Work task
Text in the records must be reproduced exactly, and pictures must be skipped.

** Opening Data shown block **

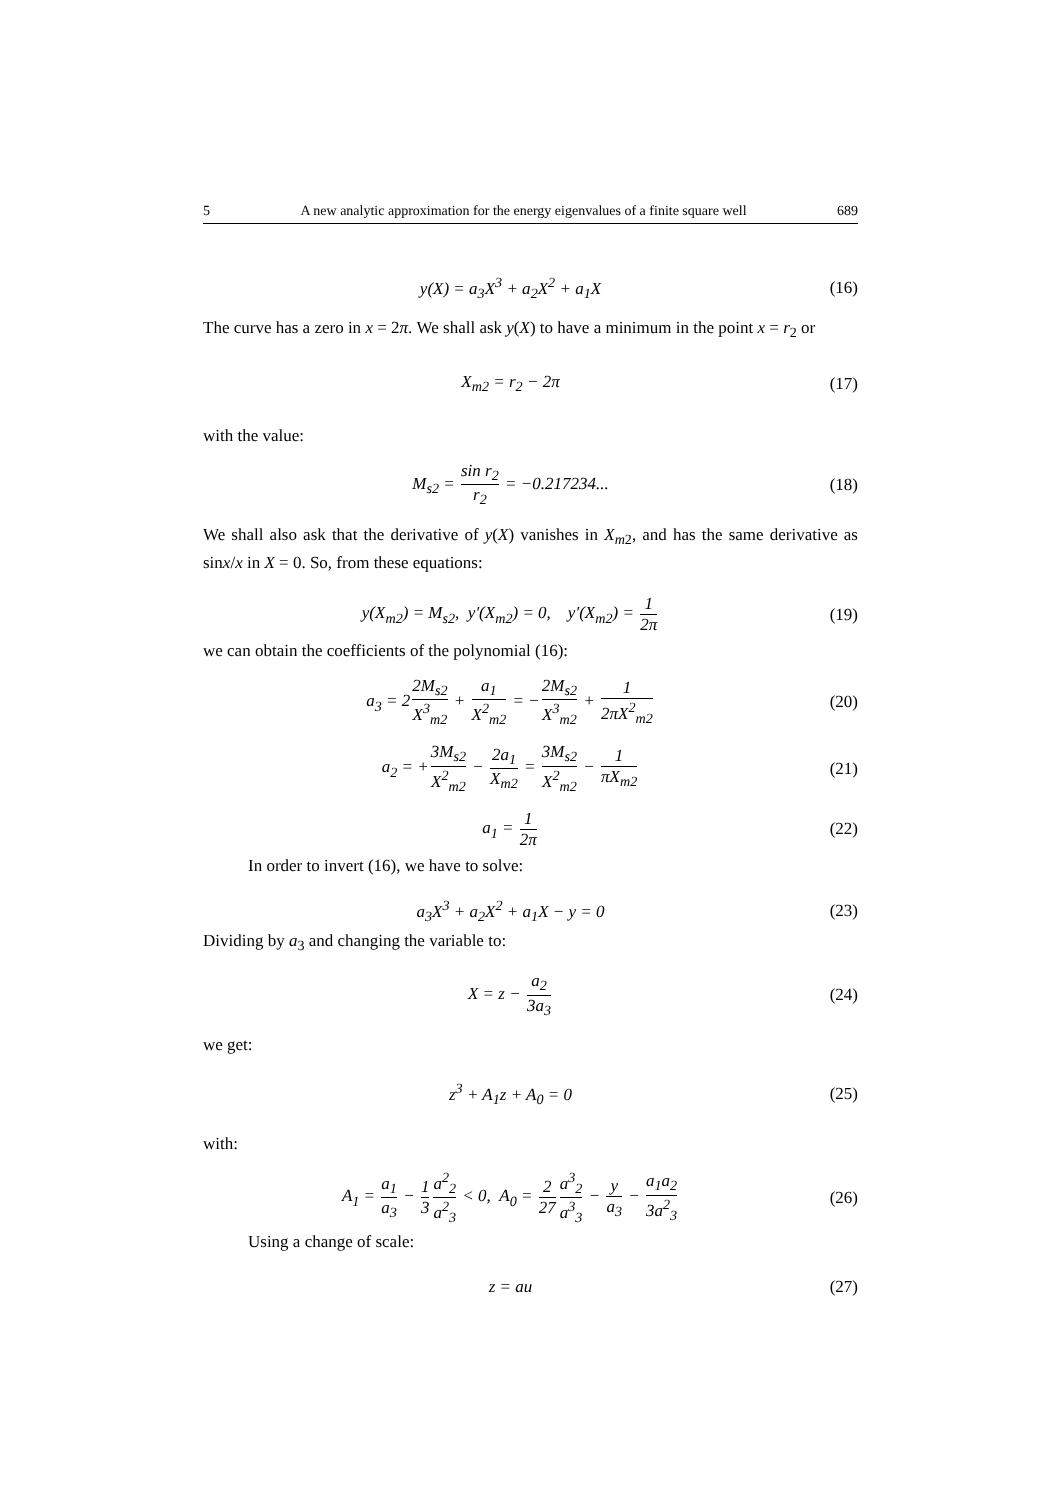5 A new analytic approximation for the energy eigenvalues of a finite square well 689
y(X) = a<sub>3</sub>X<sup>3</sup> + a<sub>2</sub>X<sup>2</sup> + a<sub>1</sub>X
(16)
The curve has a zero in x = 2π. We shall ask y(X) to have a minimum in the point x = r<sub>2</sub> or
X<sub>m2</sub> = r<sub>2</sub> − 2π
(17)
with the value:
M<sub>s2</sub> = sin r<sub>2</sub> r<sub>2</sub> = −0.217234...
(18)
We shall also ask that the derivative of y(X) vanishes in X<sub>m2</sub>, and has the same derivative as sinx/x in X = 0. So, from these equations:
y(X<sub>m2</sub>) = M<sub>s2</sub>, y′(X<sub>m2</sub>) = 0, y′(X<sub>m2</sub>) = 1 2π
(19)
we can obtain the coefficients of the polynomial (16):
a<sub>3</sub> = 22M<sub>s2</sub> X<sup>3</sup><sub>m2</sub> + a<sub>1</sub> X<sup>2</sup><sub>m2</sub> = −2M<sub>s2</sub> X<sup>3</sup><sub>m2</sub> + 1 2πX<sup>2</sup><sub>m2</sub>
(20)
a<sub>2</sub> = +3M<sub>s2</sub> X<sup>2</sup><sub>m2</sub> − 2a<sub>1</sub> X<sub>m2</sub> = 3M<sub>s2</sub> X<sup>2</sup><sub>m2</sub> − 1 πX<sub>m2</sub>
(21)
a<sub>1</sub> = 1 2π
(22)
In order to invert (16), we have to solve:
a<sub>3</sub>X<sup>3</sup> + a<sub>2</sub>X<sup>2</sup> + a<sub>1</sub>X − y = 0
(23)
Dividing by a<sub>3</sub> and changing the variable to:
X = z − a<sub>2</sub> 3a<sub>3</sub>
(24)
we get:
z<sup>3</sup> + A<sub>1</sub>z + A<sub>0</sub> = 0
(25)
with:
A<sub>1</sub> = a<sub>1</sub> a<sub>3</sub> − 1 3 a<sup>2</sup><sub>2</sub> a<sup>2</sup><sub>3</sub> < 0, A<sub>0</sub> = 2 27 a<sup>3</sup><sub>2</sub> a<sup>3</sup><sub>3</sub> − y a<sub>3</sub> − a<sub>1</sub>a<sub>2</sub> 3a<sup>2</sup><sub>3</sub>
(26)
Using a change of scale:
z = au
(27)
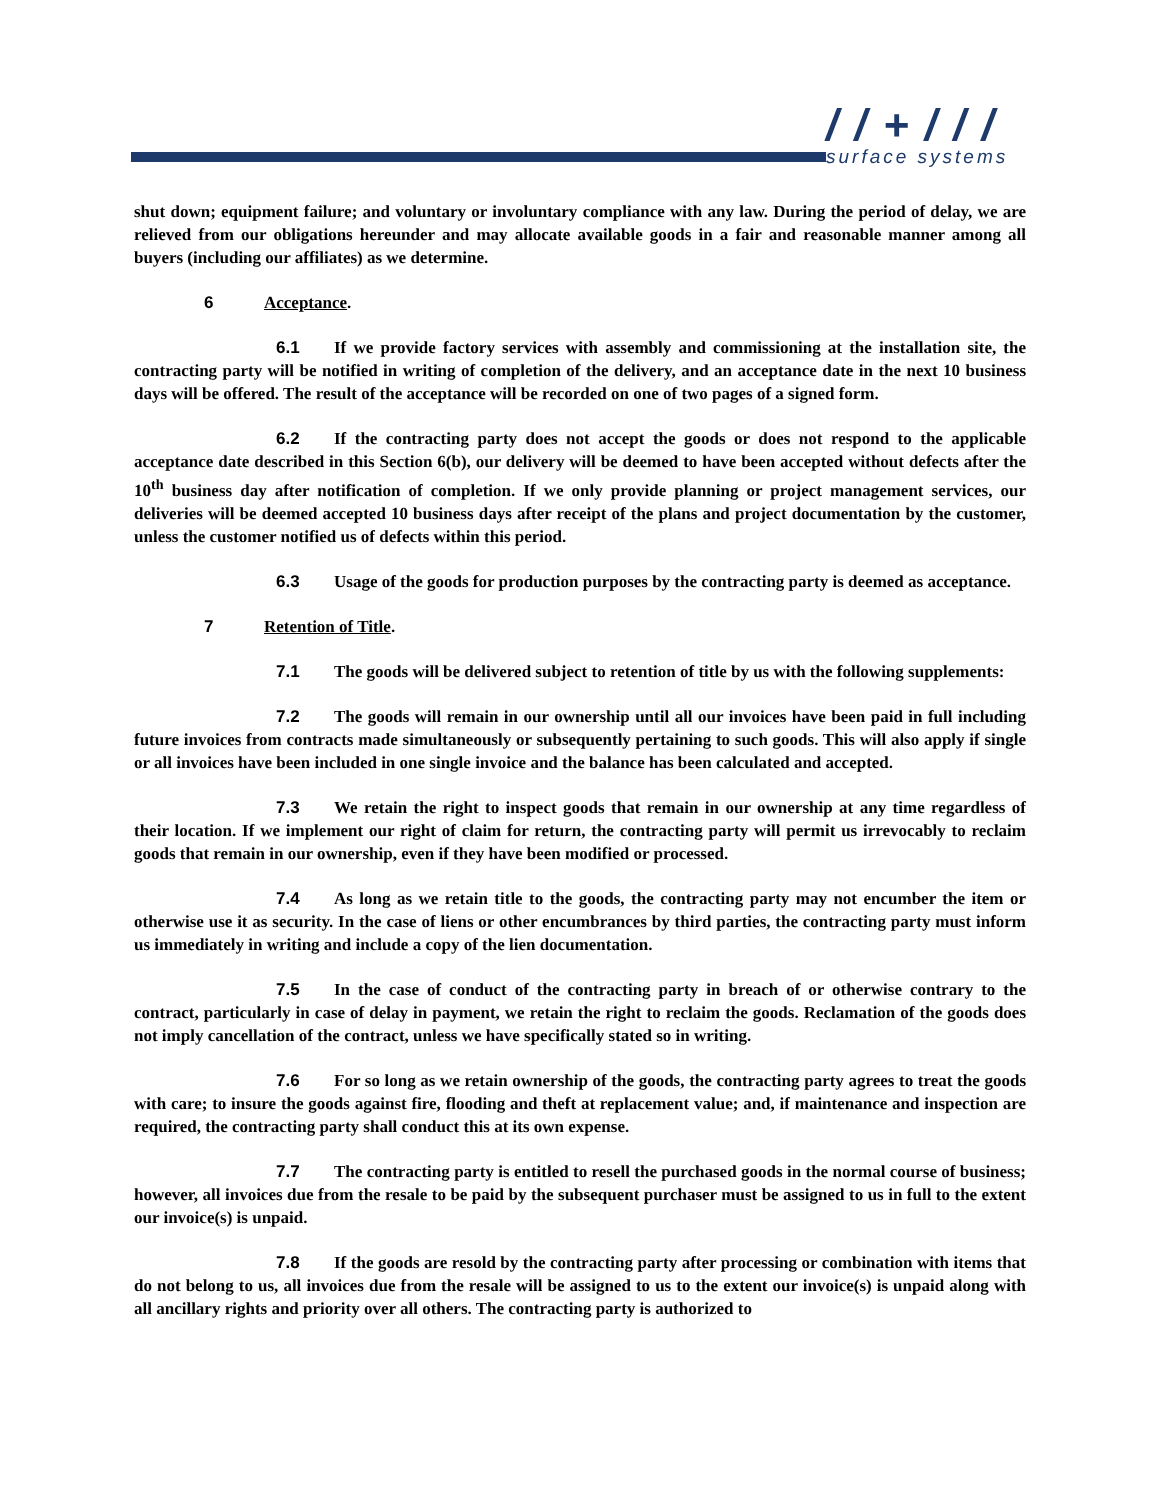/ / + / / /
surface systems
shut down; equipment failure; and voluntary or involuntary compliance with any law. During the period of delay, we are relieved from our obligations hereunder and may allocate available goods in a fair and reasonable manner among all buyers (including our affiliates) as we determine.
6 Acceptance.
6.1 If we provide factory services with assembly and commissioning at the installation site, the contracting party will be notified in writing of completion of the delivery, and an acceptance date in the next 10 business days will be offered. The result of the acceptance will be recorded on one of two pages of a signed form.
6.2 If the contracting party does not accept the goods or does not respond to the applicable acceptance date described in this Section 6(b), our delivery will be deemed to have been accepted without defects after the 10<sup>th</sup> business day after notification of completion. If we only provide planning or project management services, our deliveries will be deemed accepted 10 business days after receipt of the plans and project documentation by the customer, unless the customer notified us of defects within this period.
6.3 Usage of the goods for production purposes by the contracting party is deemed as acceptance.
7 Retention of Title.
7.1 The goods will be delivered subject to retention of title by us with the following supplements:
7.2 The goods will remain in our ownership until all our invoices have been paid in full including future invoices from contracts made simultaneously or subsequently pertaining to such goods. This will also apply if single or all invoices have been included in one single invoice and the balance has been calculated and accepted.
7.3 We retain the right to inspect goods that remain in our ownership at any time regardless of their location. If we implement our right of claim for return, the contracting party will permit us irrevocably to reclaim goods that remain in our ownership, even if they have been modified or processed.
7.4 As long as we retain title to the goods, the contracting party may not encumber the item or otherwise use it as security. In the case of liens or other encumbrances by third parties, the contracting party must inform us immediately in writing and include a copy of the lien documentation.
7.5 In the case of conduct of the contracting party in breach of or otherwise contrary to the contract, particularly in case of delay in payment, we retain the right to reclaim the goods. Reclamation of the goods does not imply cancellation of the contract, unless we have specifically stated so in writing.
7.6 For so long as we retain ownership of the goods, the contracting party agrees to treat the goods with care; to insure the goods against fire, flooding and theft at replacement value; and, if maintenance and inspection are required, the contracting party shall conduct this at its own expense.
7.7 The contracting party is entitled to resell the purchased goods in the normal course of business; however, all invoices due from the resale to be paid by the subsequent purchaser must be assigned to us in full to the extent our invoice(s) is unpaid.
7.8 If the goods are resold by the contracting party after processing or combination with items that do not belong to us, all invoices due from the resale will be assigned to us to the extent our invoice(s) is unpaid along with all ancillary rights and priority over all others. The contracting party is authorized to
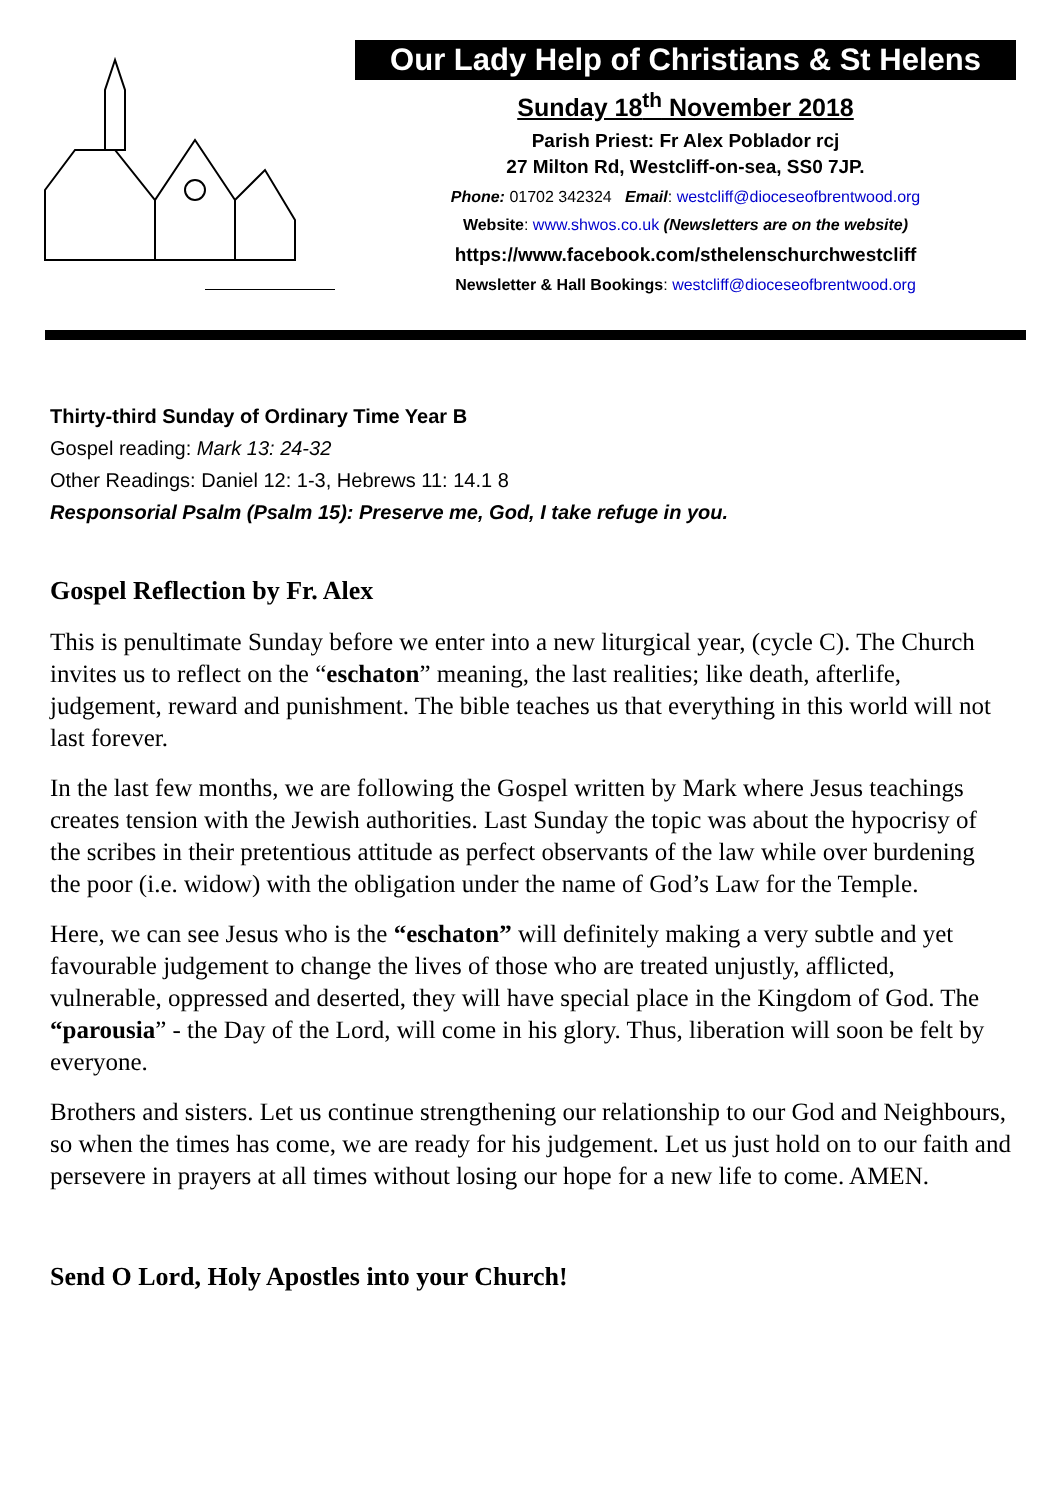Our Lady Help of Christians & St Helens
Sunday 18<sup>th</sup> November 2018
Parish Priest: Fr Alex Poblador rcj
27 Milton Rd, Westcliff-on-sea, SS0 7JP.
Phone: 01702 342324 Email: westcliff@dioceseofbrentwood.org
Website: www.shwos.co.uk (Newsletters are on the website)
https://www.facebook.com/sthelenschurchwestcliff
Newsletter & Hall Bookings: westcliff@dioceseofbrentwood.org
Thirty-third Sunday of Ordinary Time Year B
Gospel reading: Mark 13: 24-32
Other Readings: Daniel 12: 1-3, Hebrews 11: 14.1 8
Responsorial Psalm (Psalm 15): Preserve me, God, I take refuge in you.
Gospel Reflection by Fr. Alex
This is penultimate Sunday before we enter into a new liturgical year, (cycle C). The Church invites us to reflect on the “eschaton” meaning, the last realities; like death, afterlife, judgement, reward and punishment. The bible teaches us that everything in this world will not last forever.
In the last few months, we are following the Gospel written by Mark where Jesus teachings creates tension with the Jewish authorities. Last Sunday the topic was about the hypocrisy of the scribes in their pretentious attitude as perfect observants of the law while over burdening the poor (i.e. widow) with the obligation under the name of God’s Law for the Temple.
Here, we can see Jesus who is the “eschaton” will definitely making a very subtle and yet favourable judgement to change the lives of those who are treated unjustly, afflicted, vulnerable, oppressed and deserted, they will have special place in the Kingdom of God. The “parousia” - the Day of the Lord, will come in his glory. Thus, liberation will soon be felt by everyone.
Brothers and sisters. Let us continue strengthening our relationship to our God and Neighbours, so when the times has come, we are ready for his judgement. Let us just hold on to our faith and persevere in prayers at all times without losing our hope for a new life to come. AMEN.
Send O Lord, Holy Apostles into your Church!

** Closing Data shown block **

Final answer
5 A new analytic approximation for the energy eigenvalues of a finite square well 689
y(X) = a<sub>3</sub>X<sup>3</sup> + a<sub>2</sub>X<sup>2</sup> + a<sub>1</sub>X
(16)
The curve has a zero in x = 2π. We shall ask y(X) to have a minimum in the point x = r<sub>2</sub> or
X<sub>m2</sub> = r<sub>2</sub> − 2π
(17)
with the value:
M<sub>s2</sub> = sin r<sub>2</sub> r<sub>2</sub> = −0.217234...
(18)
We shall also ask that the derivative of y(X) vanishes in X<sub>m2</sub>, and has the same derivative as sinx/x in X = 0. So, from these equations:
y(X<sub>m2</sub>) = M<sub>s2</sub>, y′(X<sub>m2</sub>) = 0, y′(X<sub>m2</sub>) = 1 2π
(19)
we can obtain the coefficients of the polynomial (16):
a<sub>3</sub> = 22M<sub>s2</sub> X<sup>3</sup><sub>m2</sub> + a<sub>1</sub> X<sup>2</sup><sub>m2</sub> = −2M<sub>s2</sub> X<sup>3</sup><sub>m2</sub> + 1 2πX<sup>2</sup><sub>m2</sub>
(20)
a<sub>2</sub> = +3M<sub>s2</sub> X<sup>2</sup><sub>m2</sub> − 2a<sub>1</sub> X<sub>m2</sub> = 3M<sub>s2</sub> X<sup>2</sup><sub>m2</sub> − 1 πX<sub>m2</sub>
(21)
a<sub>1</sub> = 1 2π
(22)
In order to invert (16), we have to solve:
a<sub>3</sub>X<sup>3</sup> + a<sub>2</sub>X<sup>2</sup> + a<sub>1</sub>X − y = 0
(23)
Dividing by a<sub>3</sub> and changing the variable to:
X = z − a<sub>2</sub> 3a<sub>3</sub>
(24)
we get:
z<sup>3</sup> + A<sub>1</sub>z + A<sub>0</sub> = 0
(25)
with:
A<sub>1</sub> = a<sub>1</sub> a<sub>3</sub> − 1 3 a<sup>2</sup><sub>2</sub> a<sup>2</sup><sub>3</sub> < 0, A<sub>0</sub> = 2 27 a<sup>3</sup><sub>2</sub> a<sup>3</sup><sub>3</sub> − y a<sub>3</sub> − a<sub>1</sub>a<sub>2</sub> 3a<sup>2</sup><sub>3</sub>
(26)
Using a change of scale:
z = au
(27)
/ / + / / /
surface systems
shut down; equipment failure; and voluntary or involuntary compliance with any law. During the period of delay, we are relieved from our obligations hereunder and may allocate available goods in a fair and reasonable manner among all buyers (including our affiliates) as we determine.
6 Acceptance.
6.1 If we provide factory services with assembly and commissioning at the installation site, the contracting party will be notified in writing of completion of the delivery, and an acceptance date in the next 10 business days will be offered. The result of the acceptance will be recorded on one of two pages of a signed form.
6.2 If the contracting party does not accept the goods or does not respond to the applicable acceptance date described in this Section 6(b), our delivery will be deemed to have been accepted without defects after the 10<sup>th</sup> business day after notification of completion. If we only provide planning or project management services, our deliveries will be deemed accepted 10 business days after receipt of the plans and project documentation by the customer, unless the customer notified us of defects within this period.
6.3 Usage of the goods for production purposes by the contracting party is deemed as acceptance.
7 Retention of Title.
7.1 The goods will be delivered subject to retention of title by us with the following supplements:
7.2 The goods will remain in our ownership until all our invoices have been paid in full including future invoices from contracts made simultaneously or subsequently pertaining to such goods. This will also apply if single or all invoices have been included in one single invoice and the balance has been calculated and accepted.
7.3 We retain the right to inspect goods that remain in our ownership at any time regardless of their location. If we implement our right of claim for return, the contracting party will permit us irrevocably to reclaim goods that remain in our ownership, even if they have been modified or processed.
7.4 As long as we retain title to the goods, the contracting party may not encumber the item or otherwise use it as security. In the case of liens or other encumbrances by third parties, the contracting party must inform us immediately in writing and include a copy of the lien documentation.
7.5 In the case of conduct of the contracting party in breach of or otherwise contrary to the contract, particularly in case of delay in payment, we retain the right to reclaim the goods. Reclamation of the goods does not imply cancellation of the contract, unless we have specifically stated so in writing.
7.6 For so long as we retain ownership of the goods, the contracting party agrees to treat the goods with care; to insure the goods against fire, flooding and theft at replacement value; and, if maintenance and inspection are required, the contracting party shall conduct this at its own expense.
7.7 The contracting party is entitled to resell the purchased goods in the normal course of business; however, all invoices due from the resale to be paid by the subsequent purchaser must be assigned to us in full to the extent our invoice(s) is unpaid.
7.8 If the goods are resold by the contracting party after processing or combination with items that do not belong to us, all invoices due from the resale will be assigned to us to the extent our invoice(s) is unpaid along with all ancillary rights and priority over all others. The contracting party is authorized to
Our Lady Help of Christians & St Helens
Sunday 18<sup>th</sup> November 2018
Parish Priest: Fr Alex Poblador rcj
27 Milton Rd, Westcliff-on-sea, SS0 7JP.
Phone: 01702 342324 Email: westcliff@dioceseofbrentwood.org
Website: www.shwos.co.uk (Newsletters are on the website)
https://www.facebook.com/sthelenschurchwestcliff
Newsletter & Hall Bookings: westcliff@dioceseofbrentwood.org
Thirty-third Sunday of Ordinary Time Year B
Gospel reading: Mark 13: 24-32
Other Readings: Daniel 12: 1-3, Hebrews 11: 14.1 8
Responsorial Psalm (Psalm 15): Preserve me, God, I take refuge in you.
Gospel Reflection by Fr. Alex
This is penultimate Sunday before we enter into a new liturgical year, (cycle C). The Church invites us to reflect on the “eschaton” meaning, the last realities; like death, afterlife, judgement, reward and punishment. The bible teaches us that everything in this world will not last forever.
In the last few months, we are following the Gospel written by Mark where Jesus teachings creates tension with the Jewish authorities. Last Sunday the topic was about the hypocrisy of the scribes in their pretentious attitude as perfect observants of the law while over burdening the poor (i.e. widow) with the obligation under the name of God’s Law for the Temple.
Here, we can see Jesus who is the “eschaton” will definitely making a very subtle and yet favourable judgement to change the lives of those who are treated unjustly, afflicted, vulnerable, oppressed and deserted, they will have special place in the Kingdom of God. The “parousia” - the Day of the Lord, will come in his glory. Thus, liberation will soon be felt by everyone.
Brothers and sisters. Let us continue strengthening our relationship to our God and Neighbours, so when the times has come, we are ready for his judgement. Let us just hold on to our faith and persevere in prayers at all times without losing our hope for a new life to come. AMEN.
Send O Lord, Holy Apostles into your Church!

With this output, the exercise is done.